The following is a collection of musings from members of the Ex-Christian Science Group on about the difficulty of leaving Christian Science.

I doubt that there is another religious belief system that is so pervasive in the thought that a quick casual conversation will reveal to the participants that both are Christian Scientists.
– Anonymous
Is it the familiarity we defend? Or, is it Stockholm Syndrome? There’s gotta be a name for it…
– Heidi
Imagine a Christian Science Sentinel with a section titled ‘An Opposing View.’ What parent would then let her child attend Principia? What reader whose compassion had not been petrified by his studies would not be moved?
– Marion
I talked with a Unitarian Universalist minister about Christian Science. She said that Christian Science is a ‘closed’ religion that thinks it knows the entire truth already, unlike UU and other ‘open’ religions that allow for questioning, thought, learning, and growth.
– Beth
I’ve read so many comments along the lines of ‘although I was raised in Christian Science, I always had doubts about it in the back of my mind.’ Which, by comparison, makes me feel rather foolish. I had zero doubt, I questioned nothing about Christian Science until I was over the age of thirty. It is part of the puzzle I’m trying to figure out about myself—what made me such a good little unquestioning cult member?

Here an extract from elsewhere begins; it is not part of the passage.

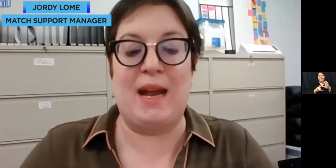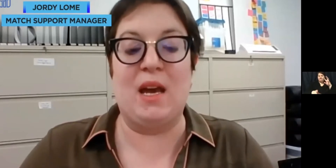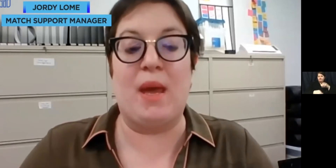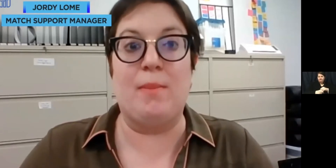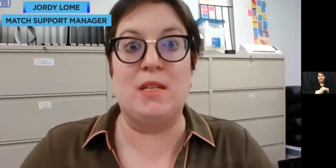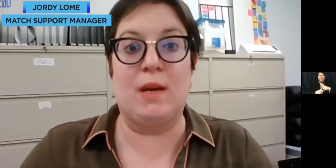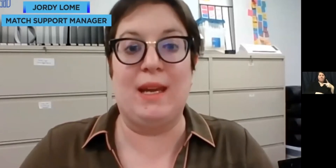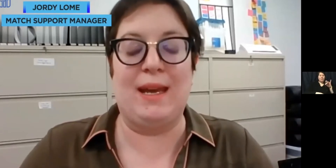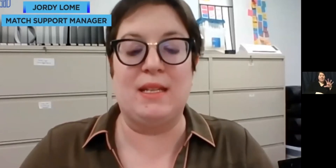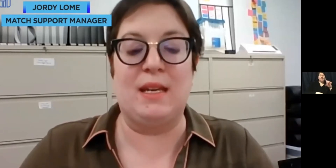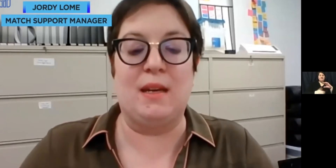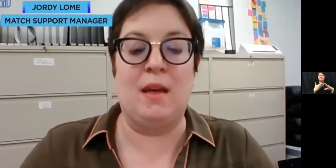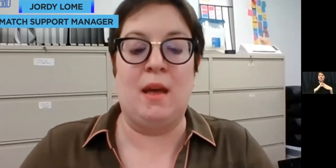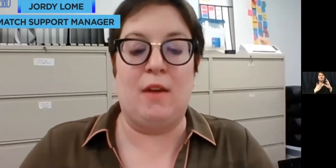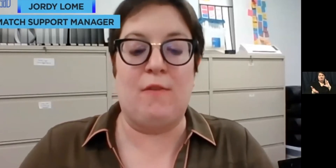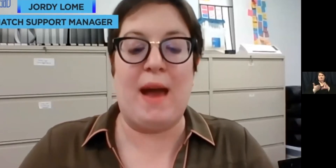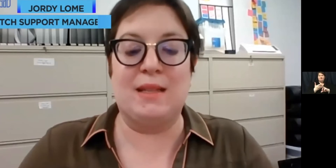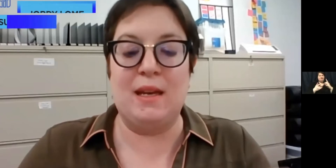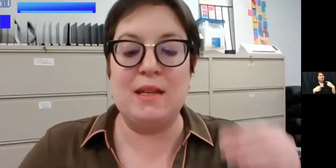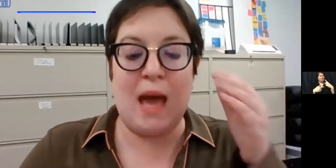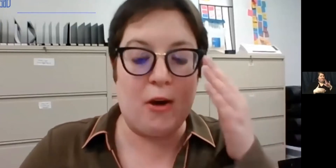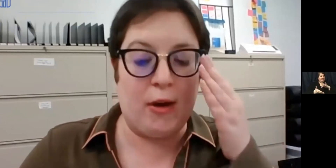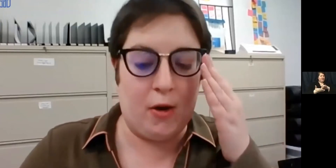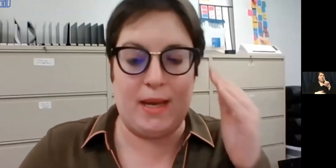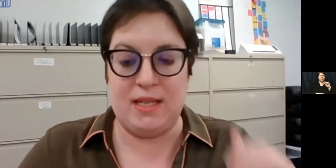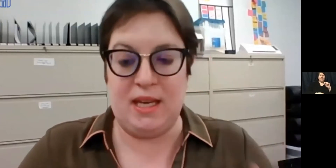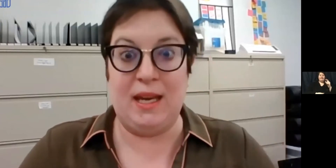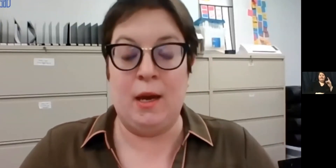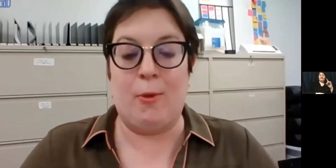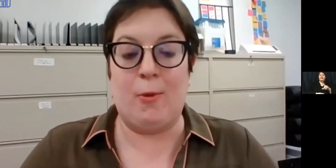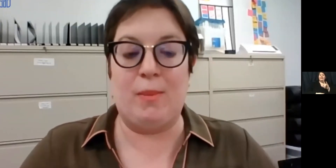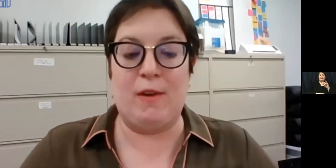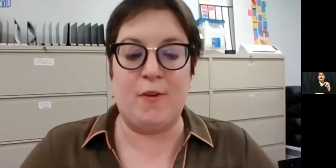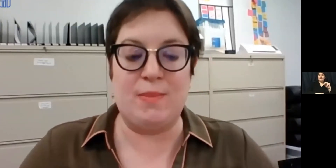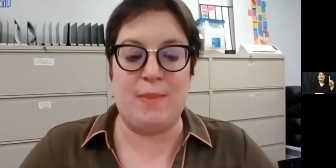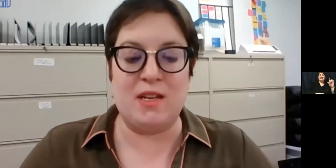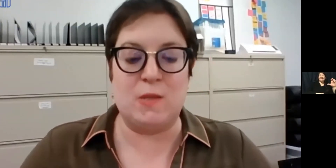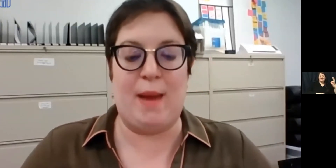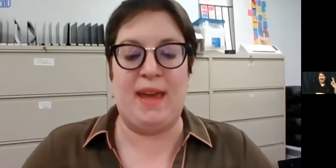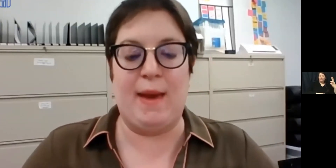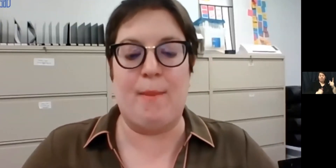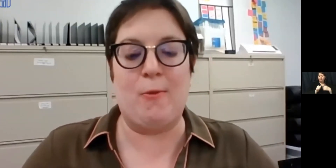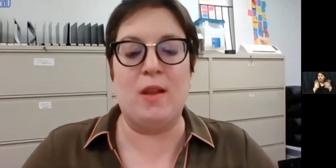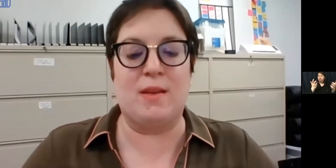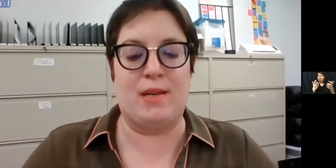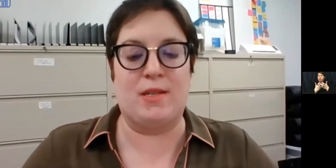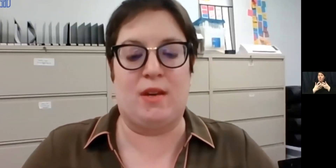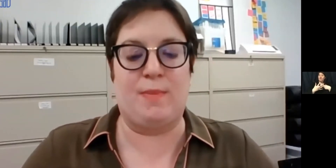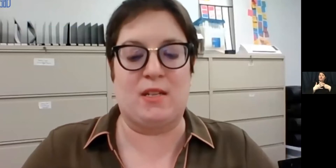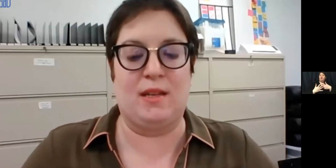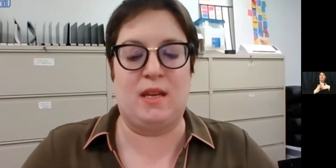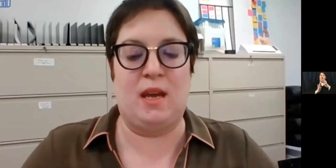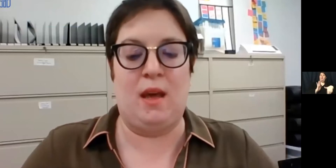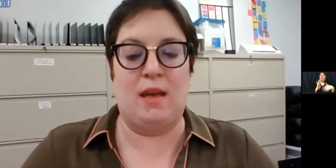since signing up in mid 2018. In fact, Lynn and Zachary, her mentee, were one of my first matches when I began my role as a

I stopped attempting to practice Christian Science about ten years ago, but for a long time I was in the ‘it works, just not for me…’ camp. Really, it has only been in about the past year that I have realized how dangerous and even evil Christian Science is, the way it shreds families and individuals. It’s only been in about the past year that I have begun to recognize myself and others as victims of Christian Science.

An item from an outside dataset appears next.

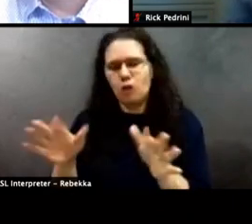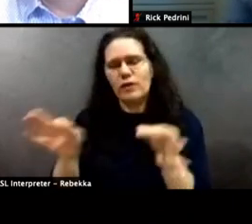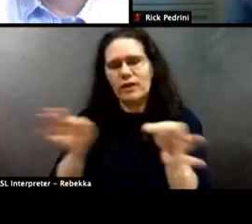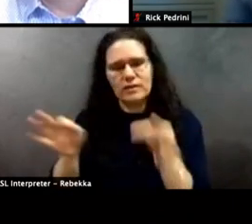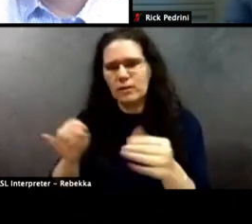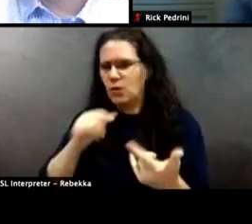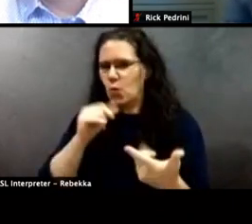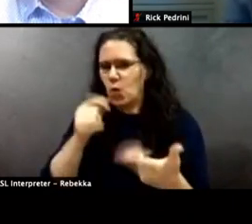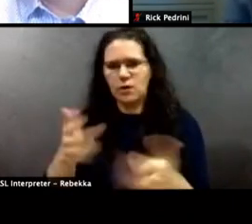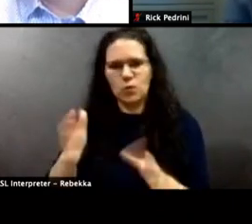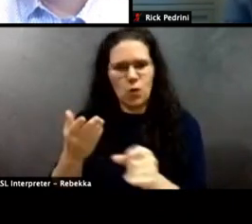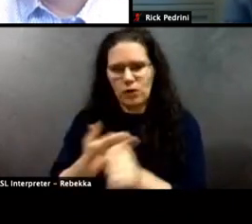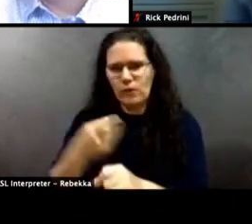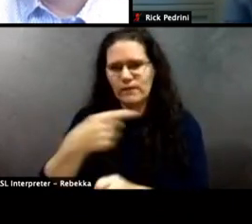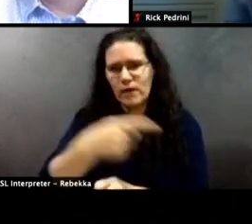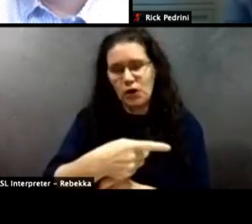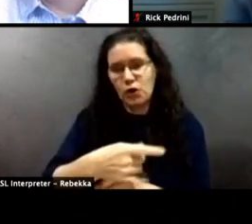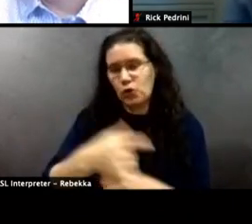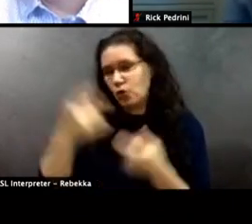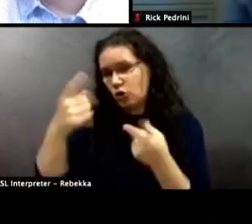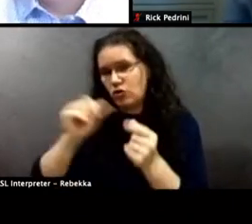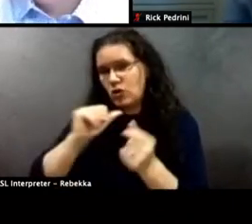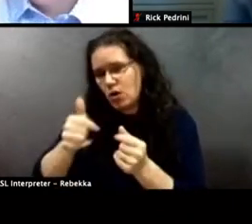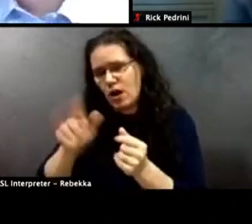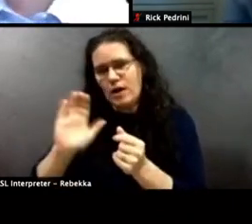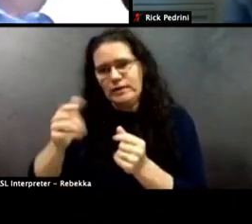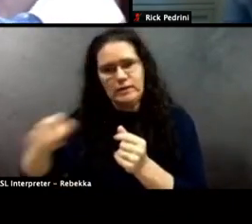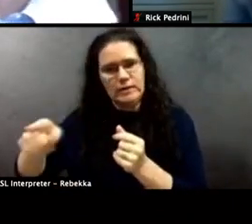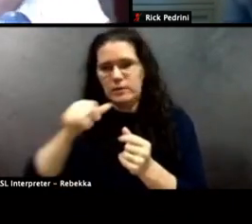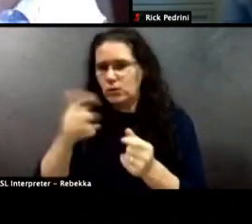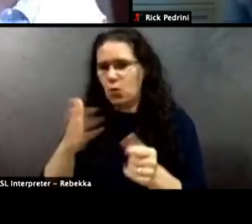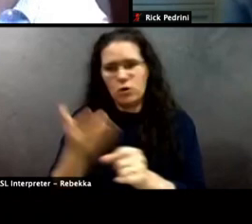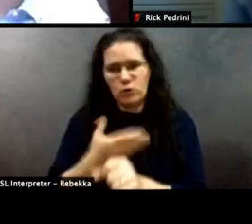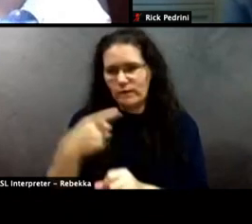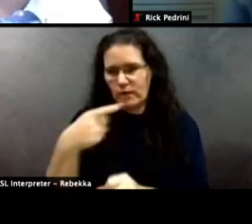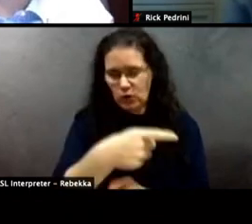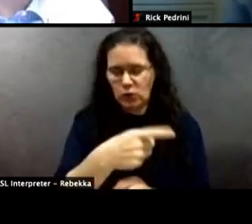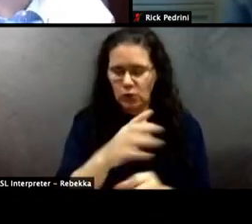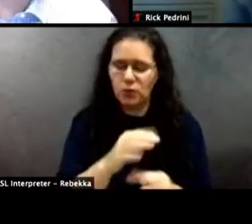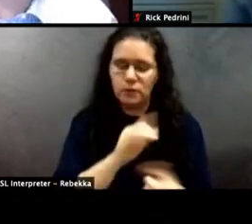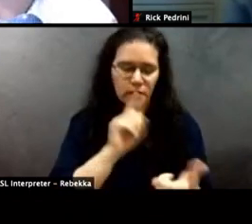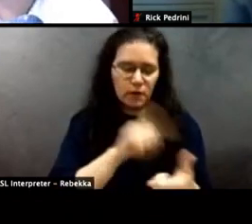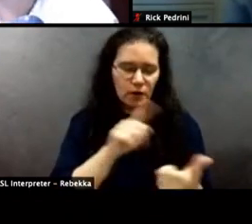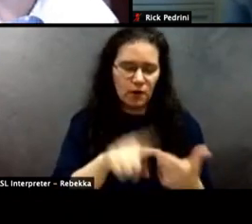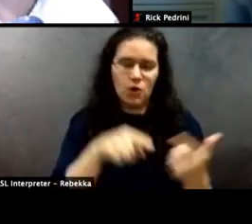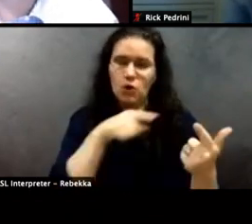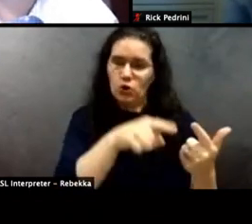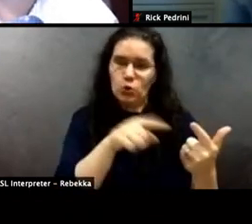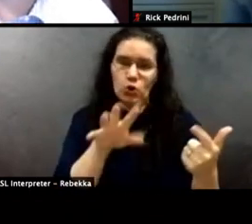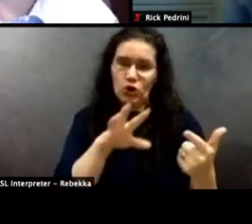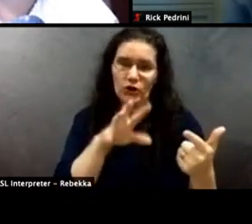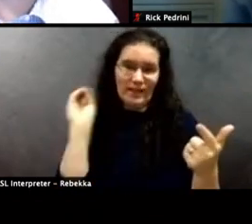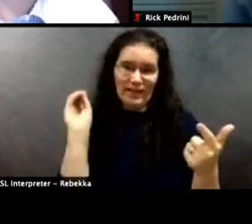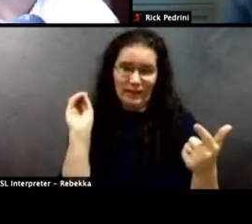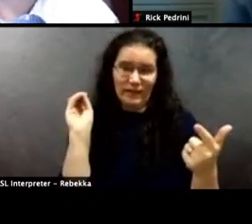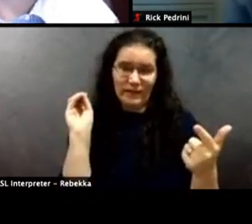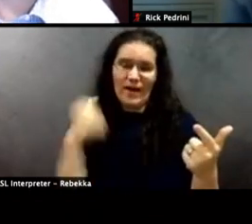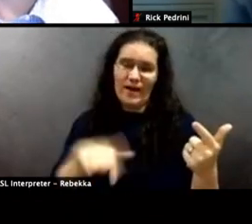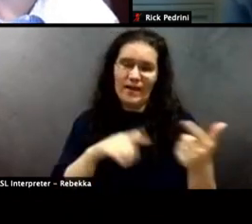we agree with that or not. There's you know, you could just you could just walk away and let the town heal in your absence.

In retrospect though, what a 180. That is actually pretty amazing, that I was able to go from such an extreme to where I am now.
– Ashley
Every breath of a devout Christian Scientist comes through a fog of filtered observations.
– Marion
I always harboured doubts about Christian Science, even from childhood. But, it was a weird sort of comfort zone to me–it promised wonderful, fanciful stuff that anyone would want, but it never really delivered. I desperately wanted it to work, looked for evidence that it worked, and for many years, despite it always coming up short, I stuck with it–it kept a weird hold on me. When I saw the gruesome and fatal end result of lives dedicated to Christian Science, I finally realized I needed to take my doubts out for a walk, and I’ve never looked back.